By Roy and Jo Ann Lovelace
Jane is one of those people that simply cannot stand to even think of something being hungry. I mean she feeds the birds all year around. She buys corn to feed the squirrels that live near her place. She  buys carrots for the rabbits to eat. Her husband, E. G. said jokingly that she spent more feeding the wildlife than she did feeding him. Jane allowed that with more and more people living around here, them little critters need some help.

One day a raccoon came by and Jane figured it was hungry, so she gave the little feller a bowl of corn because she didn't have anything else that she thought he might eat. E. G. warned her that feeding raccoons would cause them to stay with you forever but she fed it anyway. In a few days she noticed that it was taking a lot more birdseed, corn for the squirrels, and even more dog and cat food, for her little dog, Shiloh and Rebel her cat.

A couple weeks after she fed that rascal, she went out to find the lids had been removed from her garbage cans. E. G. told her that it was her raccoon that did it, he said it was looking for something to eat.

Jane decided to keep an eye on the other wild critter's food for a day or two just to see why it was taking so much. She found that the raccoon not only ate birdseed and the squirrel's corn but he was eating up Rebel's cat food and Shiloh's dog food too. It seemed that the raccoon was eating more dog and cat food than Shiloh and Rebel was.

Jane took the dog and cat food into the house and put all the wild critter food into a metal cans and tied the lids down to keep the raccoon out. Then she enlisted the help of a trapper that lived near by. The trapper said that the most effective bait for raccoons was vanilla wafers and so he used those for bait. He used the humane traps so he could relocate the raccoon to a far away place. So far the big raccoon has managed to elude the trap but he eats the bait out of it without discharging the trap then goes away laughing. And so the battle goes on.

The other day we were walking our dog, Sami around the pasture fields when we heard a dog barking. We just figured somebody in the neighborhood had got a new dog since we didn't recognize that one's bark. Our place joins E. G. and Jane's place so our walk takes us to where we can see Shiloh's doghouse and stuff like that. As we got closer to the place where we could see Shiloh, we could hear some fierce growling along with that incessant barking.

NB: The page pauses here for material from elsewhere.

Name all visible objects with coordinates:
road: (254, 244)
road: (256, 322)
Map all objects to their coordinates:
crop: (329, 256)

Jane's cat, Rebel had both paws wrapped around his food bowl. His claw were sunk deep into the bowl. Rebel was hissing and growling, and daring the raccoon to come anywhere nears his food.

There was a squirrel sitting in top of the large oak tree. It was chattering and throwing what we first thought were nuts at the raccoon. But, then we saw it was throwing rocks from a basket. We came to the conclusion that the squirrel must have borrowed the basket from the Easter Bunny, so it could carry more rocks up the tree at one time .

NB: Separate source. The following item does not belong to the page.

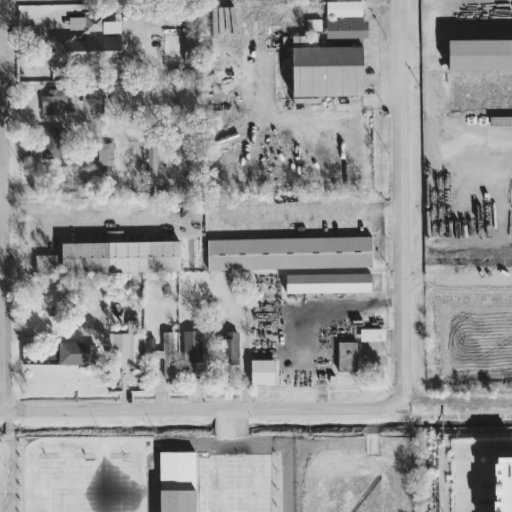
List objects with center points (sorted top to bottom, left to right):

The groundhogs that live on our place went up to cheer them on in their efforts to get rid of that little masked critter, although the raccoon wasn't bothering anything they were eating. Raccoons must not like orchard grass, dandelions and clover. Muddy Creek Marvin whistled the loudest. Tri City Traci was making a growling sound, and Haskel Too was shaking his little fist at the raccoon.

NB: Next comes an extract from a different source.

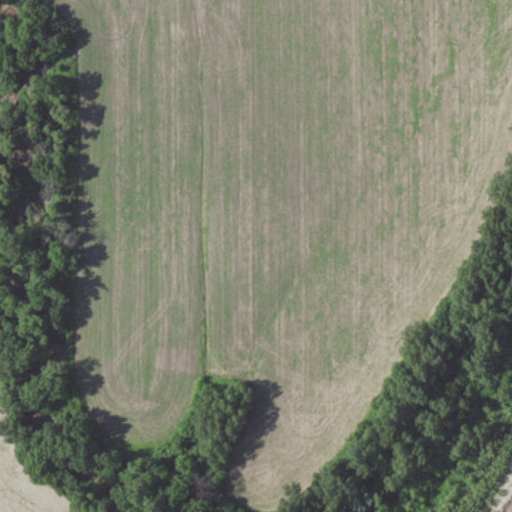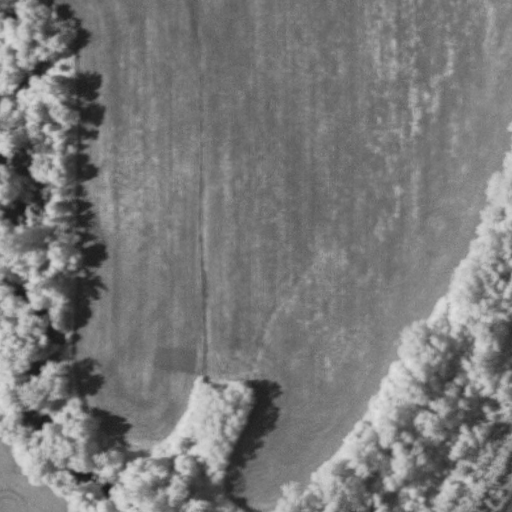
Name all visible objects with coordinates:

The birds were circling overhead, screeching and  swooping down, threatening to peck the raccoon, because it had pulled the lids from the metal cans and ate all their seeds.

The rabbit twins that Jane had been feeding grabbed their carrots and took off toward the woods grumbling. They had no intentions of letting the raccoon get any of their food.

When we could see what was going on, Sami and both of us just sat down and laughed. There stood Shiloh hovering over her dog food bowl growling and stomping all around it.  About three feet beyond Shiloh's reach crouched the raccoon and that thing was barking its fool head off, at Shiloh. Brandi, Cheyenne and Amanda, our horses heard us laughing and ran down to the lower barnyard fence to see what we were laughing about. When they saw what was going on they begin to laugh too. That old raccoon sure was embarrassed being horse laughed.

I think before this is over they may have to get the park rangers to come and trap that critter and carry it off to the mountains before it decides to eat a hole through their house and raid the refrigerator.